John Keel was also one of the first in Ufology to note, and highlight, the "Trickster" angle of the UFO phenomenon. Keel made it clear that the entities orchestrating the UFO phenomenon, and the attendant ET ruse, appeared to deeply enjoy manipulating, and downright confusing, witnesses and researchers alike.

Sometimes, that enjoyment proved to be downright dangerous and malevolent, plunging investigators and experiencers alike into worlds filled with mental-illness, physical ailments, constant bad luck, negativity upon negativity, and much more. As Keel also showed, in centuries past, those who dabbled in the world of the occult also came face to face with this dark and foreboding issue of pulverizing psychic backlash. It's issues like these which make up the very meat of Operation Trojan Horse.
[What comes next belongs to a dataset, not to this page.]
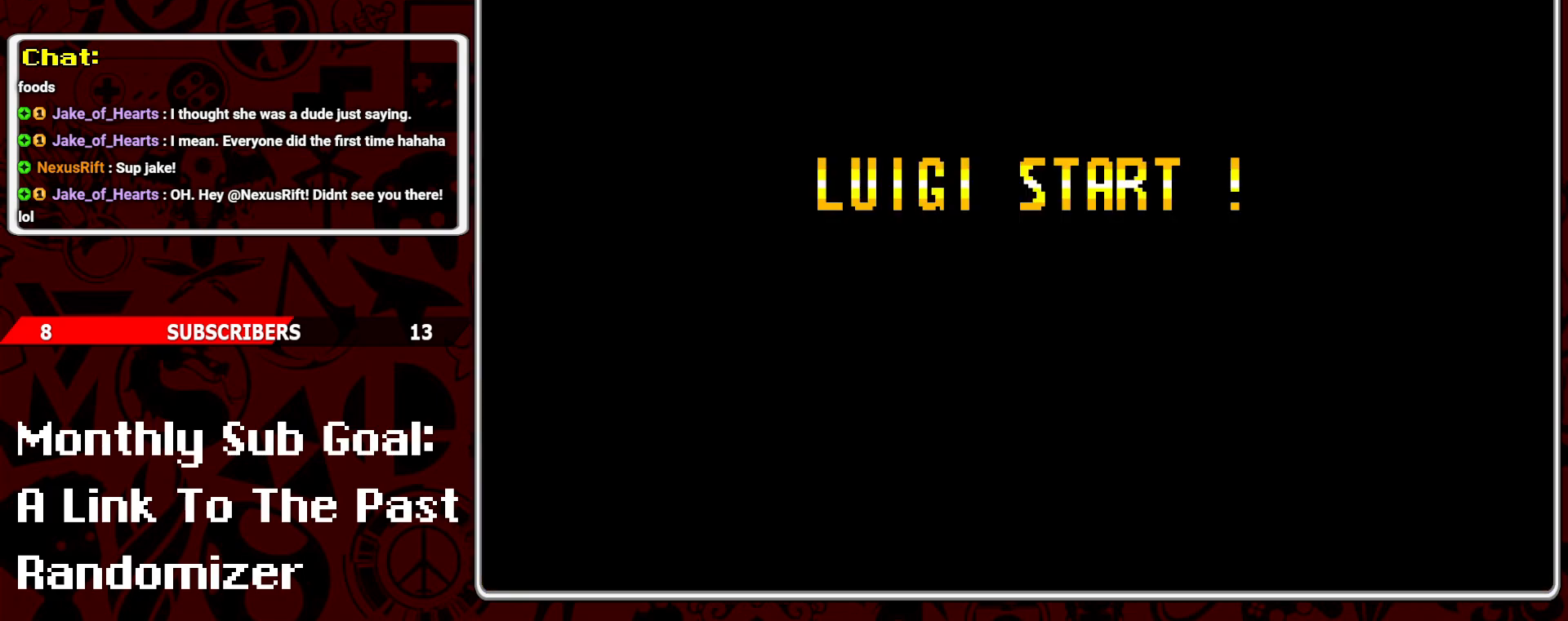
{"buttons": [], "events": [[333, "B", "down"], [483, "B", "up"]]}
If you're thinking by now that John Keel was a ufological skeptic, you're dead wrong. He was the exact opposite. He did believe in the realm of what might be termed the others. He also held no doubts about the fact that the UFO entities interacted to a high degree – and to a very close degree – with the Human Race, whenever the mysterious mood took them.
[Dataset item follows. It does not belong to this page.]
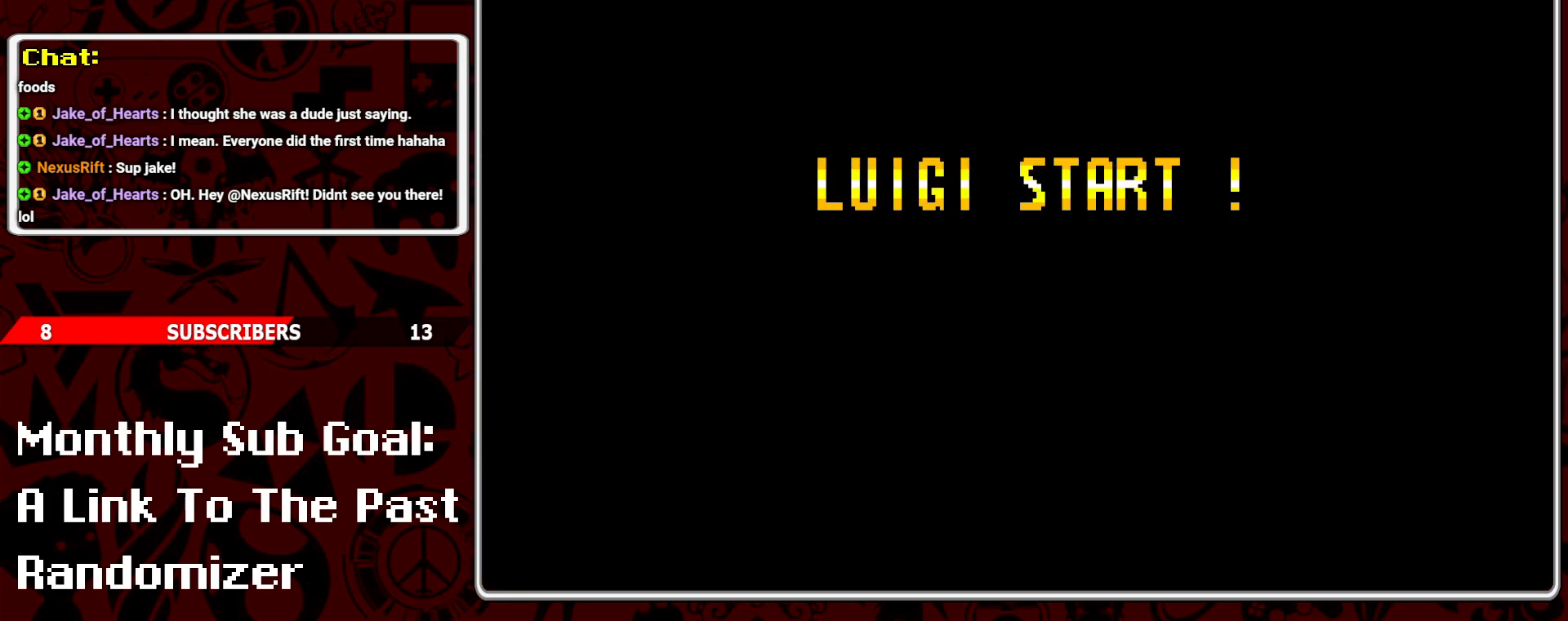
{"buttons": ["Y"], "events": [[50, "B", "down"], [183, "B", "up"], [233, "B", "down"], [333, "Y", "down"], [367, "B", "up"]]}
But most important of all, Keel's research – and certainly that which fills the pages of Operation Trojan Horse – shows that we are mere pawns in a game played by mysterious, supernatural entities that dearly want us to believe they are alien, when, in reality, they are…something else. Keel may not have been able to prove what that "something else" was exactly, but he came pretty damned close.

Buy Operation Trojan Horse. It's a massively important contribution to Ufology. And it still stands the test of time more than 40 years after it was first published.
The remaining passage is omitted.